I took these guys to and from the strip club ... guess what I gave them after I dropped them home


----------



## Huberis (Mar 15, 2015)

Ziggy said:


> I took these guys to and from the strip club ... guess what I gave them after I dropped them home


A $2,800 lap dance in five minutes time.


----------



## jrboy (Sep 14, 2015)

JimS said:


> Nothing like picking up passengers from the airport, loading the bags into my trunk, driving them safely 20 miles to their hotel, engaging in useful local information and conversation, unloading their bags onto the bell cart and watching them give the bell hop a $5 bill as they thank me for a nice ride and wave buh bye.


it's time we take a stand and demand that uber stop telling pax to not tip us for our service. on Oct 16th at 5 pm uber will hear our collective voice. i'm 100% in on the strike.


----------



## Skinny1 (Sep 24, 2015)

Need to stop taking it personal they have programmed that its not required. Sucks, I get a bit pissed too only because we don't make much and it would be so helpful to morale.


----------



## William1964 (Jul 28, 2015)

Huberis said:


> A $2,800 lap dance in five minutes time.

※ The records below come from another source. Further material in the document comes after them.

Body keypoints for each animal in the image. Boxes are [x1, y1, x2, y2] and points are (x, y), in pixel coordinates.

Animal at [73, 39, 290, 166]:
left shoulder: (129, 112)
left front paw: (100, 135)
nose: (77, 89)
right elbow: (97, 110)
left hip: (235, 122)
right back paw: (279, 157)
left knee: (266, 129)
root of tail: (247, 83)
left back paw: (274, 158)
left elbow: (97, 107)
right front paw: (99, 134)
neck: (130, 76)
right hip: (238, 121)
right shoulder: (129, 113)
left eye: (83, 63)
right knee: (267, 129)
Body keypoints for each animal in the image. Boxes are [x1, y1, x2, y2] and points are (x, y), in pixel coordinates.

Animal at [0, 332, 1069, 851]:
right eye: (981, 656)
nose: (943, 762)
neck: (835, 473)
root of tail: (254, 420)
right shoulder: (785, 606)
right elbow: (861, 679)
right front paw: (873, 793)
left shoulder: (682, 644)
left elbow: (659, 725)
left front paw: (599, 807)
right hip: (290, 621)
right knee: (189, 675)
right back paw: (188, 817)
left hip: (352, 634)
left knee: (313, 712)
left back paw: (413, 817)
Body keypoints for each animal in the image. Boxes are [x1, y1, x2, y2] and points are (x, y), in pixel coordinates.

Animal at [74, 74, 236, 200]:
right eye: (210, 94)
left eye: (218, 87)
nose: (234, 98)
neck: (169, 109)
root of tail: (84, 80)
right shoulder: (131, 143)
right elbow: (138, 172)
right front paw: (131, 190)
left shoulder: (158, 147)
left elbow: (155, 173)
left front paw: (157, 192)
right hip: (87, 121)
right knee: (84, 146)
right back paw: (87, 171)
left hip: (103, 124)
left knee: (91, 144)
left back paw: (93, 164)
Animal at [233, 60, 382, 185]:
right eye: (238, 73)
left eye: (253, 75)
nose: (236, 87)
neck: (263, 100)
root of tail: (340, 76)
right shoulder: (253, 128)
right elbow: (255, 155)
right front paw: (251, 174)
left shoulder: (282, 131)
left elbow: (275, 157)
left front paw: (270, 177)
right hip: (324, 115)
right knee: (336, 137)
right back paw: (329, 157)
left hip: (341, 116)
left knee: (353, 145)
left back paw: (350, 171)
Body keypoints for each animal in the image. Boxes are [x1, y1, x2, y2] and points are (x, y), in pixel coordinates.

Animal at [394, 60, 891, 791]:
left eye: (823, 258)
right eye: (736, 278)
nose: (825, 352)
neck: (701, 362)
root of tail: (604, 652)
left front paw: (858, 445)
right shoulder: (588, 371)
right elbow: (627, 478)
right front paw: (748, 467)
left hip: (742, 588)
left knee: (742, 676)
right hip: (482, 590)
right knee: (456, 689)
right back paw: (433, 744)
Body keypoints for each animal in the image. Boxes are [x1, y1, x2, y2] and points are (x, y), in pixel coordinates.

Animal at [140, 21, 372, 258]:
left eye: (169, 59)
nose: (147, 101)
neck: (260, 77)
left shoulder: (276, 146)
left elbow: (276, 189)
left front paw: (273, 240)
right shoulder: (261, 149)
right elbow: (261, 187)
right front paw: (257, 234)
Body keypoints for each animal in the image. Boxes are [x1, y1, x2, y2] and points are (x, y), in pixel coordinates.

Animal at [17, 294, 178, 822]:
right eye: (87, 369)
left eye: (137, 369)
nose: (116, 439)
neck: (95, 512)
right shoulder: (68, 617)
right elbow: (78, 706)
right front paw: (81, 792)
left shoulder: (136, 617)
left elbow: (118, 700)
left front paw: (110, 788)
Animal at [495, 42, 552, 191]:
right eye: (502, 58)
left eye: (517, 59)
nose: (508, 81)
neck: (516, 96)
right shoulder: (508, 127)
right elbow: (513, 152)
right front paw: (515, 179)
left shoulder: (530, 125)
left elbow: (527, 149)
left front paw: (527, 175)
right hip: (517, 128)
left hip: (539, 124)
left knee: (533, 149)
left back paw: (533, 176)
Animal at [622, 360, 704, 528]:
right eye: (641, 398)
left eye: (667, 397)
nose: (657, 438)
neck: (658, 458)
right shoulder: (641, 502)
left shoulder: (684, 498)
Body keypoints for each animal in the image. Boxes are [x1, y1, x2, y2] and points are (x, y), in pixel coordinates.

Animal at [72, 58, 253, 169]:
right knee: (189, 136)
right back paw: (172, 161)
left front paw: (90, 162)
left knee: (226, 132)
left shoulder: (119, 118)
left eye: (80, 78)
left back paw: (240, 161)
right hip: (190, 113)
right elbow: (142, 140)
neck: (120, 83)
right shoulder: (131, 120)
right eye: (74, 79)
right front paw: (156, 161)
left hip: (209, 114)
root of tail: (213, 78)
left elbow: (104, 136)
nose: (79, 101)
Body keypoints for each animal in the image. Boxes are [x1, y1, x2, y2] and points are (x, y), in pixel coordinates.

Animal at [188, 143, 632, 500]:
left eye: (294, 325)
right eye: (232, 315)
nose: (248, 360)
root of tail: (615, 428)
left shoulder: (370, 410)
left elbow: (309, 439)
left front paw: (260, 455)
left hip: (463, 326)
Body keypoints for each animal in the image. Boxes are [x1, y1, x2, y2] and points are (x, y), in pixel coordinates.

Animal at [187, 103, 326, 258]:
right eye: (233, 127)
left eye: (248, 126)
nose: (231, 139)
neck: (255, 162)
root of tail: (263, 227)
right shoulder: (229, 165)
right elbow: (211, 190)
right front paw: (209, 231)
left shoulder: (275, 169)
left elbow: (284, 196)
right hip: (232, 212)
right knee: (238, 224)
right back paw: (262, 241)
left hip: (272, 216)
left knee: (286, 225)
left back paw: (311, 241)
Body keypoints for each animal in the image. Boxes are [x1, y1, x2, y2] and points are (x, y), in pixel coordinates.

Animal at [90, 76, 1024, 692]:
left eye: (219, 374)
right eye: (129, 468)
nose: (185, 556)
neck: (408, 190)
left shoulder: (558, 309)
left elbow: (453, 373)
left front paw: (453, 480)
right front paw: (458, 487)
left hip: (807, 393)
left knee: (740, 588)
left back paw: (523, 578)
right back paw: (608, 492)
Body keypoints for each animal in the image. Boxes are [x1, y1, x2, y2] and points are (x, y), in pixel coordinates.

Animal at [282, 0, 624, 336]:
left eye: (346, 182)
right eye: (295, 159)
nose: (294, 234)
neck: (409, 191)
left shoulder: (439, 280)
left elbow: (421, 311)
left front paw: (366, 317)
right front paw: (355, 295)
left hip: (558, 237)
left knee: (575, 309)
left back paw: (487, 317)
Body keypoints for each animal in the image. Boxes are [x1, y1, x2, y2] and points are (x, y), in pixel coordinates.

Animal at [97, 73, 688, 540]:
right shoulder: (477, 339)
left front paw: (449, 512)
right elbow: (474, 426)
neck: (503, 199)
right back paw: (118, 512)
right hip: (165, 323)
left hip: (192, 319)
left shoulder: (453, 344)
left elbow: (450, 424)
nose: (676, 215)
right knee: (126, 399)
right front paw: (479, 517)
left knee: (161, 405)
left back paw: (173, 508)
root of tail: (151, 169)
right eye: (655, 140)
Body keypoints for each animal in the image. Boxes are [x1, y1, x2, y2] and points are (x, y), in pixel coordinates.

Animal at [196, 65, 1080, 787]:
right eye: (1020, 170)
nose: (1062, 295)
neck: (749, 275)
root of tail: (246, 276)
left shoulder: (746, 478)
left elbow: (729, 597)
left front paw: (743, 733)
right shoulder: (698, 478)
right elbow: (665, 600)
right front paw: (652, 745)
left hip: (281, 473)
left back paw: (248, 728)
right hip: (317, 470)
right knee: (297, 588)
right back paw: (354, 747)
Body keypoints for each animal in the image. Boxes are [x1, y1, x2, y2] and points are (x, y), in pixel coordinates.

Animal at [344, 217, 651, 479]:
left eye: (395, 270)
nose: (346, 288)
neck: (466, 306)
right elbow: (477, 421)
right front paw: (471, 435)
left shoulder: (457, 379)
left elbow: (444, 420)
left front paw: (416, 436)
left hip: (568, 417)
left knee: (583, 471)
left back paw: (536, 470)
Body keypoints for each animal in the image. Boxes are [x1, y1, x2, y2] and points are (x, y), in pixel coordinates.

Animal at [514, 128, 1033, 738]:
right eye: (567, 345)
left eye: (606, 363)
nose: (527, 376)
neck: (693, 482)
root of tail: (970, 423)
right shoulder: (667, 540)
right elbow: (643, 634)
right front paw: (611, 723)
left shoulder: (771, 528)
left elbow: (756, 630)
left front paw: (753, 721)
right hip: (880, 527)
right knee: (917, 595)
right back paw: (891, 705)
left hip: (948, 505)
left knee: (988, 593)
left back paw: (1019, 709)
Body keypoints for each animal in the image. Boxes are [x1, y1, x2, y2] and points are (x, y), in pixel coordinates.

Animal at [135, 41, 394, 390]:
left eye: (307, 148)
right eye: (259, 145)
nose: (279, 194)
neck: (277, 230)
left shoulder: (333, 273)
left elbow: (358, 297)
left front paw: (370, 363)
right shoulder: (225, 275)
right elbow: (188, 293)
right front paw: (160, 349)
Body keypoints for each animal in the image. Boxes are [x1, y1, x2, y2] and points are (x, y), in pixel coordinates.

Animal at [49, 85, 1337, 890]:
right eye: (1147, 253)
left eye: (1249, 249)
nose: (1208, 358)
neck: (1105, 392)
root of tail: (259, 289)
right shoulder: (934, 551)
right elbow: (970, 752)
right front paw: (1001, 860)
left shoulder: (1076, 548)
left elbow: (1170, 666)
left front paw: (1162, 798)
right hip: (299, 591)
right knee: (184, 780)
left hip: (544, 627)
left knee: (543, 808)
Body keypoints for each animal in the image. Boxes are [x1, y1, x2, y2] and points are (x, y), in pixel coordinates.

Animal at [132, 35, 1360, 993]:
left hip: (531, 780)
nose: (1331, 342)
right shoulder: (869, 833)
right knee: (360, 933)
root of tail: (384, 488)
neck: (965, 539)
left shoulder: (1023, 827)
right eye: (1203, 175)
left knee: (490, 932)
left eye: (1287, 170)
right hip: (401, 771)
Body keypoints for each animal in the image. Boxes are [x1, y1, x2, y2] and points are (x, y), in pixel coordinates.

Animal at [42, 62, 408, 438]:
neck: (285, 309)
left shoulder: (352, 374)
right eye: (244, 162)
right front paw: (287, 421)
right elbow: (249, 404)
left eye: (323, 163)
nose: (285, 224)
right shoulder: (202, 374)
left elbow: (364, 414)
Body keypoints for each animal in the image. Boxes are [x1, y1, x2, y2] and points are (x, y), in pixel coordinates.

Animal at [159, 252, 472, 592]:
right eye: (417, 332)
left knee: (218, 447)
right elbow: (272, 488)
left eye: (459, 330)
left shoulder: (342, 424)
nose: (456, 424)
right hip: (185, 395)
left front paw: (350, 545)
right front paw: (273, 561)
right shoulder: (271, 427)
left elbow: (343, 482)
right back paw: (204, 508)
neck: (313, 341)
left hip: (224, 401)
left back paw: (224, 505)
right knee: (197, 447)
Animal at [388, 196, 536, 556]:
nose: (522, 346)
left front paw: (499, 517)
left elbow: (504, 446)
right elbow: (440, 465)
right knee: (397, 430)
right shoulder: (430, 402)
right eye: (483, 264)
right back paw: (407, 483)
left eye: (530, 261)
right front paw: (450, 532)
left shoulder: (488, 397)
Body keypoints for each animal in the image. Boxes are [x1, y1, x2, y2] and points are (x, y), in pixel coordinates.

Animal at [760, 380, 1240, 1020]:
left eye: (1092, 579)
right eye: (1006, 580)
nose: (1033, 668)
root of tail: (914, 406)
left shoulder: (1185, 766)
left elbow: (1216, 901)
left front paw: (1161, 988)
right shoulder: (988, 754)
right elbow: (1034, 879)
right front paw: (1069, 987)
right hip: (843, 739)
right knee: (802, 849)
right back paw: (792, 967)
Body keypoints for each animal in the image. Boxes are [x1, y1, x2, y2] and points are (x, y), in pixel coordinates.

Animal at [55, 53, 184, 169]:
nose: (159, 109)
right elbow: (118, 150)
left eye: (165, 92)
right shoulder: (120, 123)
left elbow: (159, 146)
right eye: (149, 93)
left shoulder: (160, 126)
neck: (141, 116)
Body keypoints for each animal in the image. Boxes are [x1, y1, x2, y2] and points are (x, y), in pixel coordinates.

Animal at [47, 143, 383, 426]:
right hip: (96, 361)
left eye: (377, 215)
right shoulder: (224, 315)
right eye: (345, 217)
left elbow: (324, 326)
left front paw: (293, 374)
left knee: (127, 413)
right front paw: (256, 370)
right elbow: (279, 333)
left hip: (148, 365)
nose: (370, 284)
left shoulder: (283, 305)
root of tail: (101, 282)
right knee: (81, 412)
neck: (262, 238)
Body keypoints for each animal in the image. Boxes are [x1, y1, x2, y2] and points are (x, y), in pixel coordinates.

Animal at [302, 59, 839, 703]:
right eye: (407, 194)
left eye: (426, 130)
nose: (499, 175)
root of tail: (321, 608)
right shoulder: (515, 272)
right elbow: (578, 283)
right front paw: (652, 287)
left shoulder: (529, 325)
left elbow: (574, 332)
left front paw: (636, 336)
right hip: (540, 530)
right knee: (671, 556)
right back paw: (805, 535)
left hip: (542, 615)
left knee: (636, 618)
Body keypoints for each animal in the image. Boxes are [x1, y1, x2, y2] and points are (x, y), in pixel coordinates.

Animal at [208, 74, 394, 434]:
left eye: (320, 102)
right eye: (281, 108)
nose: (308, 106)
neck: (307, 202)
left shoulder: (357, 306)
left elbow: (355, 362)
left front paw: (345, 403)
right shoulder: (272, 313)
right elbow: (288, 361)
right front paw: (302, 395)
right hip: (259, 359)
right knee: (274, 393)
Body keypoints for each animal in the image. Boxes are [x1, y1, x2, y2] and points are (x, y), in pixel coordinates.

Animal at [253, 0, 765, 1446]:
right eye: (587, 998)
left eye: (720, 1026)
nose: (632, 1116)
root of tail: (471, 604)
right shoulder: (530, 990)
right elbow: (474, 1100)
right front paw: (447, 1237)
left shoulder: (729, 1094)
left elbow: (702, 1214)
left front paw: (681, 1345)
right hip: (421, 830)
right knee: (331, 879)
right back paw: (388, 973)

For $2,800 the guy could have had a three way party for an hour in Pahrump Nevada at Sheri's Ranch. I also would have had some money left over to tip them


----------



## driverguy77 (Oct 14, 2015)

I suppose you could have said no to putting their bags in your trunk, (I hadn't thought of that until now- putting their stuff in my car) your a ride share driver, not a porter, though, yes they could bad-rate you.


----------



## 1LIFE (Aug 24, 2015)

Pax see their $5.08 bill and think that's how much the driver earned for that trip. 

Very deceptive.

$5.08 - 1.65 SRF - 0.10 county fee = $3.33 - $0.67 20% = $2.66 driver earnings


----------